▸ WORK TO COMPLETE
Without any of the pictures, print every record below exactly.

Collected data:
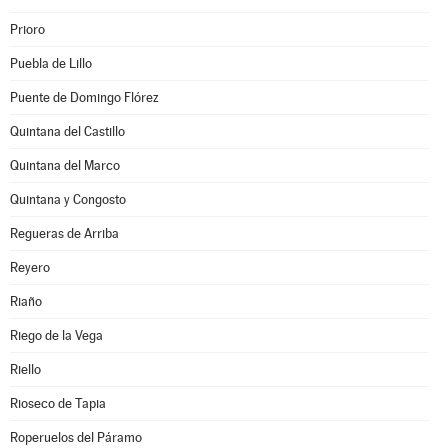
Prioro
Puebla de Lillo
Puente de Domingo Flórez
Quintana del Castillo
Quintana del Marco
Quintana y Congosto
Regueras de Arriba
Reyero
Riaño
Riego de la Vega
Riello
Rioseco de Tapia
Roperuelos del Páramo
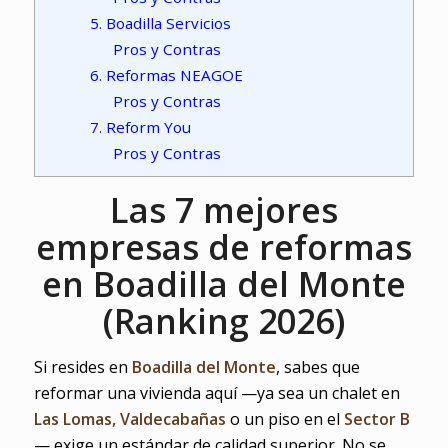
5. Boadilla Servicios
Pros y Contras
6. Reformas NEAGOE
Pros y Contras
7. Reform You
Pros y Contras
Las 7 mejores
empresas de reformas
en Boadilla del Monte
(Ranking 2026)
Si resides en
Boadilla del Monte
, sabes que
reformar una vivienda aquí —ya sea un chalet en
Las Lomas, Valdecabañas
o un piso en el
Sector B
— exige un estándar de calidad superior. No se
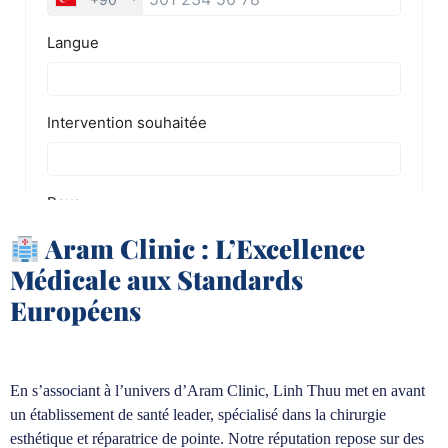
Aram Clinic : L’Excellence
Médicale aux Standards
Européens
En s’associant à l’univers d’Aram Clinic, Linh Thuu met en avant
un établissement de santé leader, spécialisé dans la chirurgie
esthétique et réparatrice de pointe. Notre réputation repose sur des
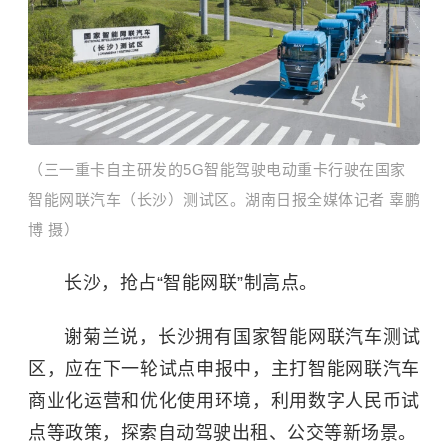
​（三一重卡自主研发的5G智能驾驶电动重卡行驶在国家
智能网联汽车（长沙）测试区。湖南日报全媒体记者 辜鹏
博 摄）
长沙，抢占“智能网联”制高点。
谢菊兰说，长沙拥有国家智能网联汽车测试
区，应在下一轮试点申报中，主打智能网联汽车
商业化运营和优化使用环境，利用数字人民币试
点等政策，探索自动驾驶出租、公交等新场景。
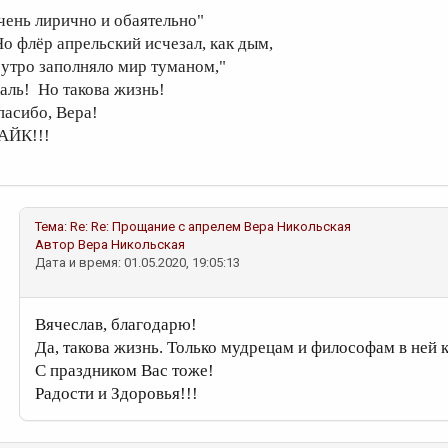
чень лирично и обаятельно"
Но флёр апрельский исчезал, как дым,
 утро заполняло мир туманом,"
аль! Но такова жизнь!
пасибо, Вера!
АЙК!!!
Тема:
Re: Re: Прощание с апрелем
Вера Никольская
Автор
Вера Никольская
Дата и время: 01.05.2020, 19:05:13
Вячеслав, благодарю!
Да, такова жизнь. Только мудрецам и философам в ней 
С праздником Вас тоже!
Радости и Здоровья!!!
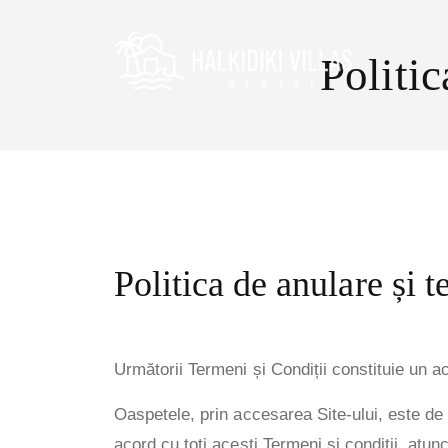
Politic
Politica de anulare și t
Următorii Termeni și Condiții constituie un a
Oaspetele, prin accesarea Site-ului, este de a
acord cu toți acești Termeni și condiții, atunc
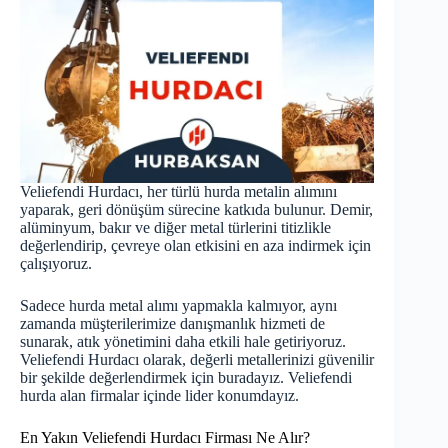
Veliefendi Hurdacı, her türlü hurda metalin alımını
yaparak, geri dönüşüm sürecine katkıda bulunur. Demir,
alüminyum, bakır ve diğer metal türlerini titizlikle
değerlendirip, çevreye olan etkisini en aza indirmek için
çalışıyoruz.
Sadece hurda metal alımı yapmakla kalmıyor, aynı
zamanda müşterilerimize danışmanlık hizmeti de
sunarak, atık yönetimini daha etkili hale getiriyoruz.
Veliefendi Hurdacı olarak, değerli metallerinizi güvenilir
bir şekilde değerlendirmek için buradayız. Veliefendi
hurda
alan firmalar içinde lider konumdayız.
En Yakın Veliefendi Hurdacı Firması Ne Alır?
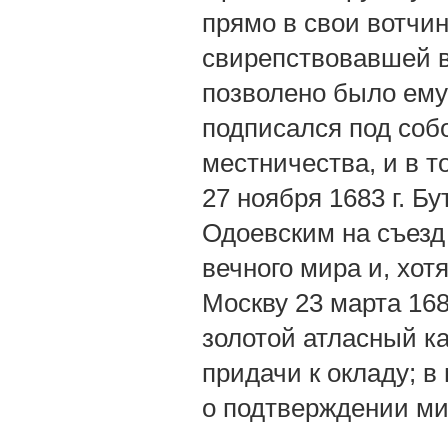
прямо в свои вотчин
свирепствовавшей в 
позволено было ему 
подписался под соб
местничества, и в т
27 ноября 1683 г. Б
Одоевским на съезд
вечного мира и, хот
Москву 23 марта 168
золотой атласный ка
придачи к окладу; в
о подтверждении ми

▸ TASK RESPONSE
Prioro
Puebla de Lillo
Puente de Domingo Flórez
Quintana del Castillo
Quintana del Marco
Quintana y Congosto
Regueras de Arriba
Reyero
Riaño
Riego de la Vega
Riello
Rioseco de Tapia
Roperuelos del Páramo
5. Boadilla Servicios
Pros y Contras
6. Reformas NEAGOE
Pros y Contras
7. Reform You
Pros y Contras
Las 7 mejores
empresas de reformas
en Boadilla del Monte
(Ranking 2026)
Si resides en
Boadilla del Monte
, sabes que
reformar una vivienda aquí —ya sea un chalet en
Las Lomas, Valdecabañas
o un piso en el
Sector B
— exige un estándar de calidad superior. No se
Aram Clinic : L’Excellence
Médicale aux Standards
Européens
En s’associant à l’univers d’Aram Clinic, Linh Thuu met en avant
un établissement de santé leader, spécialisé dans la chirurgie
esthétique et réparatrice de pointe. Notre réputation repose sur des
​（三一重卡自主研发的5G智能驾驶电动重卡行驶在国家
智能网联汽车（长沙）测试区。湖南日报全媒体记者 辜鹏
博 摄）
长沙，抢占“智能网联”制高点。
谢菊兰说，长沙拥有国家智能网联汽车测试
区，应在下一轮试点申报中，主打智能网联汽车
商业化运营和优化使用环境，利用数字人民币试
点等政策，探索自动驾驶出租、公交等新场景。
чень лирично и обаятельно"
Но флёр апрельский исчезал, как дым,
 утро заполняло мир туманом,"
аль! Но такова жизнь!
пасибо, Вера!
АЙК!!!
Тема:
Re: Re: Прощание с апрелем
Вера Никольская
Автор
Вера Никольская
Дата и время: 01.05.2020, 19:05:13
Вячеслав, благодарю!
Да, такова жизнь. Только мудрецам и философам в ней 
С праздником Вас тоже!
Радости и Здоровья!!!
Politic
Politica de anulare și t
Următorii Termeni și Condiții constituie un a
Oaspetele, prin accesarea Site-ului, este de a
acord cu toți acești Termeni și condiții, atunc
Veliefendi Hurdacı, her türlü hurda metalin alımını
yaparak, geri dönüşüm sürecine katkıda bulunur. Demir,
alüminyum, bakır ve diğer metal türlerini titizlikle
değerlendirip, çevreye olan etkisini en aza indirmek için
çalışıyoruz.
Sadece hurda metal alımı yapmakla kalmıyor, aynı
zamanda müşterilerimize danışmanlık hizmeti de
sunarak, atık yönetimini daha etkili hale getiriyoruz.
Veliefendi Hurdacı olarak, değerli metallerinizi güvenilir
bir şekilde değerlendirmek için buradayız. Veliefendi
hurda
alan firmalar içinde lider konumdayız.
En Yakın Veliefendi Hurdacı Firması Ne Alır?
прямо в свои вотчин
свирепствовавшей в 
позволено было ему 
подписался под соб
местничества, и в т
27 ноября 1683 г. Б
Одоевским на съезд
вечного мира и, хот
Москву 23 марта 168
золотой атласный ка
придачи к окладу; в
о подтверждении ми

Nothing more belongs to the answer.